Ma la visione non è ancora finita. Uscito dall’acqua, il profeta si guarda indietro e si accorge che il paesaggio desertico è completamente cambiato. Mentre Ezechiele rimane a bocca aperta, l’angelo interprete racconta quello che succede al fiume che sgorga dal santuario: anzitutto afferma che porta vita alle acque del mar Morto, le rende sane e vivibili; di conseguenza dice che vi sarà del pesce, mentre prima non vi poteva vivere, e sarà addirittura abbondantissimo. Infine descrive la vegetazione simbolica cresciuta lungo le rive dell’arido wadi: sono alberi sempre verdi, le cui foglie non seccano mai e per di più hanno virtù terapeutiche; i loro frutti sono il delizioso cibo dell’umanità e maturano in continuazione, offrendo un raccolto ad ogni luna.
L’acqua che sgorga dal santuario ha determinato la metamorfosi del mondo in un giardino: così Ezechiele annuncia al popolo peccatore ed esule la possibilità di un ritorno al paradiso, in forza di un intervento divino che trasforma il vecchio mondo, segnato dal male e reso simile ad un deserto.
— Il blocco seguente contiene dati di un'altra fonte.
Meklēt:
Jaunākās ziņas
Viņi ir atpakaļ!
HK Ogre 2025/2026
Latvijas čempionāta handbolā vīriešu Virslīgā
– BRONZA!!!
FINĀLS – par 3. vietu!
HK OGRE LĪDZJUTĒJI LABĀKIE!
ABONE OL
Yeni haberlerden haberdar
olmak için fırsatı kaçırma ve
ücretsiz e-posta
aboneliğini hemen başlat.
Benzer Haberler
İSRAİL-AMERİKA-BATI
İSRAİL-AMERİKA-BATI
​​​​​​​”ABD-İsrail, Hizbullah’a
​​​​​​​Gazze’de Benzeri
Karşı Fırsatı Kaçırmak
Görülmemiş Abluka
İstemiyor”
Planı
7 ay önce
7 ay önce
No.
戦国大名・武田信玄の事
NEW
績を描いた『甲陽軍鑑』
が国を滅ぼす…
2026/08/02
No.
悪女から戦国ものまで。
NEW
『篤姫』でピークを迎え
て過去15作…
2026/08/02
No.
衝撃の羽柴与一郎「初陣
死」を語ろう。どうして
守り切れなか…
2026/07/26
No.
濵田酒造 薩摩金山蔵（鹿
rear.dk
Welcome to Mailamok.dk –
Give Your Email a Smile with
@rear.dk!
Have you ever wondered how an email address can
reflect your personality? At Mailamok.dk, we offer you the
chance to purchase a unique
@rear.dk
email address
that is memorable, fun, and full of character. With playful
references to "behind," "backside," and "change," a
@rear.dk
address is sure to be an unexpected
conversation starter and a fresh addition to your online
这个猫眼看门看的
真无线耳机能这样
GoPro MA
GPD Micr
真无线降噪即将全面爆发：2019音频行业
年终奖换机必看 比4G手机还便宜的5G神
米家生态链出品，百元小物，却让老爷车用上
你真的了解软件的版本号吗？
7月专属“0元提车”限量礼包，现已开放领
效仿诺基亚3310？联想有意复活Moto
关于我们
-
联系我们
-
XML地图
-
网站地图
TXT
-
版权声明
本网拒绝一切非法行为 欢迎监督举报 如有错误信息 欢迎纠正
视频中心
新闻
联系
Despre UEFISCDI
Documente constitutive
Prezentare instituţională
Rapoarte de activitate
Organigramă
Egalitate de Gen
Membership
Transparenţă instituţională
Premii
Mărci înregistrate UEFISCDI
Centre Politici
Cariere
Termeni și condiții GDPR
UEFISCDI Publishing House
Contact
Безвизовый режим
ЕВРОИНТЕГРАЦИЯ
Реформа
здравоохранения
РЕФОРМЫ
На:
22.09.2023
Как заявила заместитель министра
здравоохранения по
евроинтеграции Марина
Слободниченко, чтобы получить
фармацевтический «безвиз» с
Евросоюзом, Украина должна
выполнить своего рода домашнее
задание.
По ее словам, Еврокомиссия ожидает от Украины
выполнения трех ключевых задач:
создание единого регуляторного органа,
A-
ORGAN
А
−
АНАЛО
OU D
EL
La nuova creazione progettata da Dio è strettamente unita al suo nuovo santuario: infatti dalla sua stessa santità, simboleggiata dal tempio, sgorga una potenza di grazia che assicura il compimento del progetto di salvezza, rendendo il mondo il luogo adatto per la comunione fra Dio e l’uomo. In una parola, il senso di questa visione non può essere più chiaro: nella nuova Gerusalemme dei tempi escatologici, la presenza di Yhwh sarà una benedizione manifestata da un potere vivificante e creatore.
Il simbolismo dell’acqua sarà raccolto dal NT e applicato a Cristo, fonte di acqua viva che zampilla fino alla vita eterna, come dirà alla samaritana. Sarà raccolto dall’Apocalisse 22,1-2 e dalla liturgia battesimale cristiana. Ma l’acqua continua a essere acqua, simbolo. Non così l’azione vivificante di Dio significata dall’acqua. Nella rilettura cristiana è dal costato di Cristo, nuovo tempio, che esce «sangue e acqua» (cfr. Gv 19,34), fiume di grazia che rinnova il mondo.